# Buffalo, NY - Aaronzona



## stantonsound (Jun 30, 2007)

I am providing production for the Aaronzona music festival in Buffalo, NY in a few weeks and do not know of any of the local rental houses or production companies. I have two shows that weekend, and will be in South Carolina, but I will have a crew up in NY with Stage, Lighting, and Sound and was wondering if anyone out there has been to this festival or knows about the local companies. The event organizers live in Charlotte, NC and we have been doing all of the planning here, but I like to know where I can get something just in case of an emergency.


----------



## avkid (Jun 30, 2007)

If you need to pick up anything on the way there, I can probably help you out with some rental houses.


----------



## soundlight (Jun 30, 2007)

CMI Communications in Rochester, NY could probably help you out. They're about an hour and a half from Buffalo, and they are a very large rental house.

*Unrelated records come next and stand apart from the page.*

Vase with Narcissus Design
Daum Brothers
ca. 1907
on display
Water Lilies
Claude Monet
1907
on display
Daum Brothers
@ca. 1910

Another group that you might look at is Lloyd Sound out of Cortland, NY.

Both of these companies are excellent, and I have been to/volunteered during/worked during productions that they have put on.

I only recommend companies with which I have had a very positive experience, and both of these companies are excellent.


----------



## avkid (Jun 30, 2007)

There is a certain gentleman near Binghamton, New York that you should never do business with. Before doing anything in this area contact me about the provider you intend to use.
(he changes the company name frequently)


----------



## stantonsound (Jun 30, 2007)

Thanks. It is strictly for a "just in case" scenario. It is nice to be prepared. I actually grew up and started working in Binghamton, NY. I don't know who you are talking about (which is probably a good thing, because that means that I did not get stuck working with him) but I will PM if I am back in that area.


----------



## Oobleck1441 (Jul 7, 2007)

Hello,
Im from Buffalo..
Some companies i usually deal with include:
The widely known - UNISTAGE
and LITE TRIX
Thats about all Ik off the top of my head...
if you need any other info
feel free to Email me at : [email protected]​


----------



## kovacika (Jul 8, 2007)

Specialized Audio Visual Inc in Clifton park (half hour from Albany) is a huge audio rental house (provides all the gear for Troika Entertainments tours) and Omnitech in Saratoga Springs, again about a half hour out from Albany.


----------



## stantonsound (Jul 8, 2007)

The problem is, Binghamton and Albany are hours away. I was just checking for a "oops" scenario, should it occur. 

Thanks everyone.


----------